А тут как-то случайно наткнулся на одно авантюрное издание: «Как написать и издать книгу». Проглотил в один присест. И по прочтении, дурачина этакий, понял, что, оказывается, для того, чтобы издать книгу, не обязательно быть писателем, а просто надо отправить в издательство заявку с аннотацией – кратким изложением содержания будущей книги, хотя никакой книги ещё нет и в помине, но это не важно, лишь бы попасть в план, и совершенно не важно также, о чём книга, всё равно их никто, по уверению автора, не читает, главное, чтобы в заявке было слово «становление» – колхоза, фабрики, личности – всё равно, только бы обязательно фигурировало это волшебное слово, и дело в шляпе…
Вон, оказывается, как всё просто!
И он соловьём заливался про это очередной школьной подружке. Верили, удивлённо тараща при этом глаза: подумать только, такой… без усов, в общем, а столько всего знает! И заискивающе просили: «А почитать дашь?»
А тут ещё сосед по парте стихи Маяковского научил исчислять в рублях. «Я» – рупь двадцать, «волком бы» – рупь двадцать, «выгрыз» – рупь двадцать. И уже без двух копеек бутылка водки. За один опус о советском паспорте выходила сумма в три раза больше месячной маминой зарплаты. Поэтому главное что? Научиться писать лесенкой. А для этого, оказывается, и надо всего лишь подражать обыкновенному собачьему лаю: «гав», «гав-гав», «гав», «гав-гав»… И за один вечер Павел накатал целую тетрадку таких лаючих стихов. Но денег так и не дождался – даже когда дорого оплачиваемые ступеньки переделал в менее оплачиваемые лесенки.

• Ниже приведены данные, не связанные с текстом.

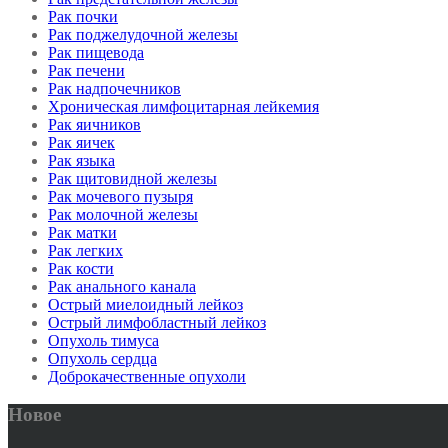
Рак почки
Рак поджелудочной железы
Рак пищевода
Рак печени
Рак надпочечников
Хроническая лимфоцитарная лейкемия
Рак яичников
Рак яичек
Рак языка
Рак щитовидной железы
Рак мочевого пузыря
Рак молочной железы
Рак матки
Рак легких
Рак кости
Рак анального канала
Острый миелоидный лейкоз
Острый лимфобластный лейкоз
Опухоль тимуса
Опухоль сердца
Доброкачественные опухоли
Новое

На стихи приходили советы почитать то одно, то другое.
Но однажды кто-то посоветовал прочитать поэму Твардовского «За далью – даль». Прочитал, после чего впервые задумался о репрессированном дедушке, о культе личности Сталина, о роли Ленина во всей этой истории. И, часами перелистывая сочинения того и другого в совхозной библиотеке, пришёл к тому горестному заключению, что, оказывается, оба «хорошие».
А ещё понял он, читая «За далью – даль», что счастье – исключительно для одних молодых (для взрослых – работа), и за ним обязательно надо ехать куда-нибудь на Дальний Восток, в Заполярье или на дрейфующие льды… И выглядеть это должно было так: «Рука с рукой – по-детски мило – они у крайнего окна стоят посередине мира – он и она, муж и жена». «А что ей в мире все напасти, когда при ней её запас!» – любовь. «А что такое в жизни счастье? Вот это самое как раз – их двое, близко ли, далёко, в любую часть земли родной, с надеждой ясной и высокой держащих путь – рука с рукой…»
Здорово? Ну здорово же!
И всё равно почему-то казалось, жизнь юности, всю, какая она есть, со всеми её «этими», невозможно выразить ни в стихах, ни в прозе, поскольку она сама по себе поэзия и даже лучше. Тогда зачем искажать?
А вообще время до службы в армии было особенно насыщенным разными событиями, словно, предчувствуя не такой уж и далёкий призывной день, Павел торопился как можно больше охватить, как можно интереснее жить. И, возвращаясь к газете «Автозаводец», в первую очередь надо сказать, что помещалась она в добротных «серобусыгинских», как их называли, домах сталинской постройки, за огромными, низко посаженными окнами первого этажа. Массивная тяжёлая дверь с огромной бронзовой ручкой, светлые комнаты отделов с двумя поставленными навстречу друг другу напротив окна письменными столами, заваленные стопами скрепленных с конвертами писем народных корреспондентов.
Ему, тогдашнему семнадцатилетнему юноше, сотрудники редакции казались людьми особенными. Льстило внимание к первым пробам пера, которые, сгорая от стыда и страха, время от времени он приносил в редакцию заведующей производственным отделом Людмиле Шаровой. Несмотря на сухоту газетной текучки, корпению над очередными гранками, разбором почты, она всякий раз встречала его с приветливой улыбкой, брала материал, бегло пробегала глазами или откладывала на потом, интересовалась, чем дышит. Его нескладным заметкам и зарисовкам придавала читабельный вид и ставила в очередной номер. Из её рук он получил первый гонорар – двадцать рублей, для него, зарабатывавшего 96 рублей в месяц и получавшего от мамы ежедневно по рублю на питание и ни копейки на карманные расходы, деньги астрономические. И почему-то ужасно неловко было их принять – потому, может быть, что увлечение своё, в отличие от кручения гаек в цехе, он не считал за труд, а за приятное удовольствие, которое само по себе было наградой, и вдруг деньги. Было в них что-то не только снижающее радость от публикации, но раз и навсегда отравившее искренность дружеских отношений, внеся в них ожидание очередной подачки.